STUDY TEXT
____________
The ideology has changed somewhat, into a hodgepodge of Marxism–Leninism and Russian Orthodoxy (the Genialissimus is also Patriarch). The country is ruled by the CPGB – The Communist Party of State Security, a merger of the Communist Party and the KGB. The decay from which the Soviet Union suffered has worsened.

The rest of the Soviet Union, where people barely survive, has been separated by a Berlin type of wall from the "paradise" of Moscow, where communism has been realized. Within the wall everyone gets everything by the communist principle, "according to his needs", though their needs are not decided by themselves, but by the Genialissimus. Most people have "ordinary needs", but a chosen few have "extraordinary needs". For the first-mentioned group, life is dismal even within the privileged "Moscorep" (Moscow Communist Republic).
____________
Collected data entries:
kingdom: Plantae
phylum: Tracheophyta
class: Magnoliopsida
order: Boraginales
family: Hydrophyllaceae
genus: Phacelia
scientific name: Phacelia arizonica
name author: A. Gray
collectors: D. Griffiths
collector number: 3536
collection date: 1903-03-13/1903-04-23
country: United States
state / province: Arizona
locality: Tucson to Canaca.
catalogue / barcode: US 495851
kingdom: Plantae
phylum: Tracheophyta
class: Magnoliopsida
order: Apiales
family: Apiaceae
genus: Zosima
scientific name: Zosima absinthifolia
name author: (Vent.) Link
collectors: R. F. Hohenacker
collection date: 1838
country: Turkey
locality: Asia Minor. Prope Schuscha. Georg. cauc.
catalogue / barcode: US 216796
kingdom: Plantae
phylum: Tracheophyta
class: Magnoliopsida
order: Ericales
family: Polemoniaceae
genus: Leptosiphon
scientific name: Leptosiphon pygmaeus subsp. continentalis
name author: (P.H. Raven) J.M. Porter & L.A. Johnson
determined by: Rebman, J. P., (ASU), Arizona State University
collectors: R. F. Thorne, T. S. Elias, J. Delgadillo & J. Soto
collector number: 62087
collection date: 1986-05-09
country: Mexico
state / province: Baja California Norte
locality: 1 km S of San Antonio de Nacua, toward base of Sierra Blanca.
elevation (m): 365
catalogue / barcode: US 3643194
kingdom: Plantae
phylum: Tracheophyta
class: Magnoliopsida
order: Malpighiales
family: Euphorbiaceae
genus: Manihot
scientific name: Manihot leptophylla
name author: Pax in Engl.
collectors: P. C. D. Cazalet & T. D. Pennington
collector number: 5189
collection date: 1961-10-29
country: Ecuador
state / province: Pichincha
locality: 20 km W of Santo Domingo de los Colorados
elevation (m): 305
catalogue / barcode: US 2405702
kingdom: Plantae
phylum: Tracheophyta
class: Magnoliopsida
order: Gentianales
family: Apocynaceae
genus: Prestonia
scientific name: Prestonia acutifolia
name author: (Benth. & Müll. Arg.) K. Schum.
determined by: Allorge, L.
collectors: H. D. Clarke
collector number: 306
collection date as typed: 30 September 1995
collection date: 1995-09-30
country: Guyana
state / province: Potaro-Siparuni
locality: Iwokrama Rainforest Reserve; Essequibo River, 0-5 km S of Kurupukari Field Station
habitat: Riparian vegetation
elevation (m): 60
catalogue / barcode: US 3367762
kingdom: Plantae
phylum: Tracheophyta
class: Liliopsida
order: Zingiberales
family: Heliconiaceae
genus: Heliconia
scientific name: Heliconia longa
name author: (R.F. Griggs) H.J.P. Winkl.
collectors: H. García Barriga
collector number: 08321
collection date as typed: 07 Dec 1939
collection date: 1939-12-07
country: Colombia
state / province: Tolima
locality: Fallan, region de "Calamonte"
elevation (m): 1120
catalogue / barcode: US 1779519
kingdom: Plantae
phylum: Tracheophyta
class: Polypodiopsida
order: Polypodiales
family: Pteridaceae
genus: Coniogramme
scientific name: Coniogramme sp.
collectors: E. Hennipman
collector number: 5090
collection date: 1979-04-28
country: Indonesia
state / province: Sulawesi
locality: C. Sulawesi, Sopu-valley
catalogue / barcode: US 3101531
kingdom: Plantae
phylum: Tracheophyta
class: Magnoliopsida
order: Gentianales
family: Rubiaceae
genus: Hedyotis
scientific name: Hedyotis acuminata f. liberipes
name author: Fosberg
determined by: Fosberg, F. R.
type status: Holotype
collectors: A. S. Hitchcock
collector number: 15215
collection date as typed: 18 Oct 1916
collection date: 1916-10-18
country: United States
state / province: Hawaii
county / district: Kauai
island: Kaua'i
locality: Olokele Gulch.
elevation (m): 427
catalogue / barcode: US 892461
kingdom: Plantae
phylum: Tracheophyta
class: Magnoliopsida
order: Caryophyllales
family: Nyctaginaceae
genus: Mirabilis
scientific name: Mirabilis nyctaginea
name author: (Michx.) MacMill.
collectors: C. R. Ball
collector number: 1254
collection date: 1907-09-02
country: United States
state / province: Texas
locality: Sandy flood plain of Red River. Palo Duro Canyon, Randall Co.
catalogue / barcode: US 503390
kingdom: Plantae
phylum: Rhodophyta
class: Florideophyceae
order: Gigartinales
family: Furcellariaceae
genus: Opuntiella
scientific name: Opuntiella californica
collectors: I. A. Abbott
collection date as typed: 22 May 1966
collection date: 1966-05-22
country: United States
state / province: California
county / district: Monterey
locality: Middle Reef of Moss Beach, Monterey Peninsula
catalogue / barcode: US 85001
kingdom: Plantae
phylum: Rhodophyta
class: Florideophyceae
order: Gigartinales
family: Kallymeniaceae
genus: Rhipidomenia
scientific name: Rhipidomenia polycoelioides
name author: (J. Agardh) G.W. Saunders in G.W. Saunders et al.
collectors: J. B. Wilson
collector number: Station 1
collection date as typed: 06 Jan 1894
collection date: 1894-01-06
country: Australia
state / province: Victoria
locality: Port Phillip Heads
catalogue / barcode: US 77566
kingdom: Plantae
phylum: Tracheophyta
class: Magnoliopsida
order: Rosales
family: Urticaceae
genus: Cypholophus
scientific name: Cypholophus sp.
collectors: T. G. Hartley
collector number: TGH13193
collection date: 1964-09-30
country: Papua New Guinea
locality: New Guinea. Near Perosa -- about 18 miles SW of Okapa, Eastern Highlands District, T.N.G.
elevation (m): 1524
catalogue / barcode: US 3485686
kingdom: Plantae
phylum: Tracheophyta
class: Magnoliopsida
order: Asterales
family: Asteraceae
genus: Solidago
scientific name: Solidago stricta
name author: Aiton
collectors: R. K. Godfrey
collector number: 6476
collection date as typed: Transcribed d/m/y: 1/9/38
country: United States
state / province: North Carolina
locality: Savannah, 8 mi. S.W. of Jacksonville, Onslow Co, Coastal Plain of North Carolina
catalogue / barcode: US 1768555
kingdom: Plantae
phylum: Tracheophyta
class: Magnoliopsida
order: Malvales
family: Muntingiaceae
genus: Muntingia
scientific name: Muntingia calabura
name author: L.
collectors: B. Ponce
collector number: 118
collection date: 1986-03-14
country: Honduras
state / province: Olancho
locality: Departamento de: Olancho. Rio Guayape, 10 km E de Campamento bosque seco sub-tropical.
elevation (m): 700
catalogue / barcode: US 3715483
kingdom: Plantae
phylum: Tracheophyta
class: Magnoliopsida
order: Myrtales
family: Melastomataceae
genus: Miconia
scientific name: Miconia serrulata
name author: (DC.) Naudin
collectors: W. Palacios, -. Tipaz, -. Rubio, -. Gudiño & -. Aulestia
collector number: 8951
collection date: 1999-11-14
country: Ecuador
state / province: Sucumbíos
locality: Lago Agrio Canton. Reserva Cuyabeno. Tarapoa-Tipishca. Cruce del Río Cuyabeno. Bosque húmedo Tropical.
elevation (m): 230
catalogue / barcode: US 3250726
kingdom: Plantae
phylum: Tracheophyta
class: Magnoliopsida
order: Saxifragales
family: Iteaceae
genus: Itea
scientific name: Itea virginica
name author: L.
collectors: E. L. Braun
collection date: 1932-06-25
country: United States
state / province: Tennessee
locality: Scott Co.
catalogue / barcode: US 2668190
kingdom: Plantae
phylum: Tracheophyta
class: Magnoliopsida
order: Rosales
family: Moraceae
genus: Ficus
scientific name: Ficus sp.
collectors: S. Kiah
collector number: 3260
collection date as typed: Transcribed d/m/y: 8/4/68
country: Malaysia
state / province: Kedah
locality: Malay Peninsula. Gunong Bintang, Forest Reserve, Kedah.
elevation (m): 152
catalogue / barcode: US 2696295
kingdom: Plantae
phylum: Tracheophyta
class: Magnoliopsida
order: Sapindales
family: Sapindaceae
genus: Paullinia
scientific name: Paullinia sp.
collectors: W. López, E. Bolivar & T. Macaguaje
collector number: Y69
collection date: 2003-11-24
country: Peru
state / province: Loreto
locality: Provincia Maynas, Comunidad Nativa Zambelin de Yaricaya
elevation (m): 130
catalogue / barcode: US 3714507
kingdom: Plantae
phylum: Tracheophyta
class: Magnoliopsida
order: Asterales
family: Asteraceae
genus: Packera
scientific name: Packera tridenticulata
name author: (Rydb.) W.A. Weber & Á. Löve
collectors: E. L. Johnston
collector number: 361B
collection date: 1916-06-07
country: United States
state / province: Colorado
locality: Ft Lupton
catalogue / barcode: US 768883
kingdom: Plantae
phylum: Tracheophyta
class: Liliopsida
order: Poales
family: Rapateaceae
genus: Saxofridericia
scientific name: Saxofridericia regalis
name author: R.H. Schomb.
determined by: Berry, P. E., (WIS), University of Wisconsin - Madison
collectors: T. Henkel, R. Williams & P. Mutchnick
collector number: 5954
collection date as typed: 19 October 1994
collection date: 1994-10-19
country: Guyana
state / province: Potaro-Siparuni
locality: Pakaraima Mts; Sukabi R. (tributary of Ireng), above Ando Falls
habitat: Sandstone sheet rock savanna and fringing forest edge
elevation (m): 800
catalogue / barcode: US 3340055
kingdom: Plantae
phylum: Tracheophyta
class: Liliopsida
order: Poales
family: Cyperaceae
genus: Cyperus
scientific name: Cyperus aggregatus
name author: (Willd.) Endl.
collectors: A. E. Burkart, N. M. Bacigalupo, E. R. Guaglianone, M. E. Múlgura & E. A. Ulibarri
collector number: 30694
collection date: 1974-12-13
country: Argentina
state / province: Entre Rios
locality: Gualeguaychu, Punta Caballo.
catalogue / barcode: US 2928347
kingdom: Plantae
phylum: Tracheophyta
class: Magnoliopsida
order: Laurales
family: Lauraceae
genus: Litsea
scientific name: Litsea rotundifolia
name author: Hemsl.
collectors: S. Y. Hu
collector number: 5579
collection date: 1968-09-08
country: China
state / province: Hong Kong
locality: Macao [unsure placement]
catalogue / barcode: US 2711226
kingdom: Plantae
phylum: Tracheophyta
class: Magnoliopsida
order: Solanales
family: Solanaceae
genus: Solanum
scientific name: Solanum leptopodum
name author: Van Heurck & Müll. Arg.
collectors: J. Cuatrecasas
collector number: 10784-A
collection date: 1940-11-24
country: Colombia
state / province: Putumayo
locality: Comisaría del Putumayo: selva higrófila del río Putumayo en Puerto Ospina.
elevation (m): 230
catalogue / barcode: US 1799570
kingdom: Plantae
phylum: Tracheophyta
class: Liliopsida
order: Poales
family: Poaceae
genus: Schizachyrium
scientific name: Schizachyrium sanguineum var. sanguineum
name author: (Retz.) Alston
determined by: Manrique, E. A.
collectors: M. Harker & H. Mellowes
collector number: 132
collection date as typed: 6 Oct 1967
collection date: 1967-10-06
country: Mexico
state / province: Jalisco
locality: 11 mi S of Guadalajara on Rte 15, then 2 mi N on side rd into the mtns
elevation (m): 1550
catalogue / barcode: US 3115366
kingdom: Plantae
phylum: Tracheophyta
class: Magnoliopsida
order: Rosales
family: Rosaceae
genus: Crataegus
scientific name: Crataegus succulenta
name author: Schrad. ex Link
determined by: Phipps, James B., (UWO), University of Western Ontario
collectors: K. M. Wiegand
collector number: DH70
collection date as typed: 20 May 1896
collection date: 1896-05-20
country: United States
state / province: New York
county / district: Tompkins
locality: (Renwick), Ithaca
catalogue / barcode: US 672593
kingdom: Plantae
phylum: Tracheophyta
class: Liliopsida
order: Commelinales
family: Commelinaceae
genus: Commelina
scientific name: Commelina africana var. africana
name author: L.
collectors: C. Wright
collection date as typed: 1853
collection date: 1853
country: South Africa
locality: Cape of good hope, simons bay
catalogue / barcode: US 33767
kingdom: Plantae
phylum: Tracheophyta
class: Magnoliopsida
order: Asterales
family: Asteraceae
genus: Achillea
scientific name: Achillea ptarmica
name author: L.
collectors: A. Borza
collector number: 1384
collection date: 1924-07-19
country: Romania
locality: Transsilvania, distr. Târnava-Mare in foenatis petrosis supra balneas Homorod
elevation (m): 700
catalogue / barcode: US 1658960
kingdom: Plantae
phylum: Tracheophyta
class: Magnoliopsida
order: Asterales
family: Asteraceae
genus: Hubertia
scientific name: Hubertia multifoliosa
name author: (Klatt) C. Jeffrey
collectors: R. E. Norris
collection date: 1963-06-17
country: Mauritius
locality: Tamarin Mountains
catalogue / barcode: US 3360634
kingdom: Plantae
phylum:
____________
REQUIREMENT
In the excerpt about the future Soviet state, what two organizations merged to form the party that rules the country? The records have no connection to the text.

RESPONSE BELOW
The Communist Party and the KGB.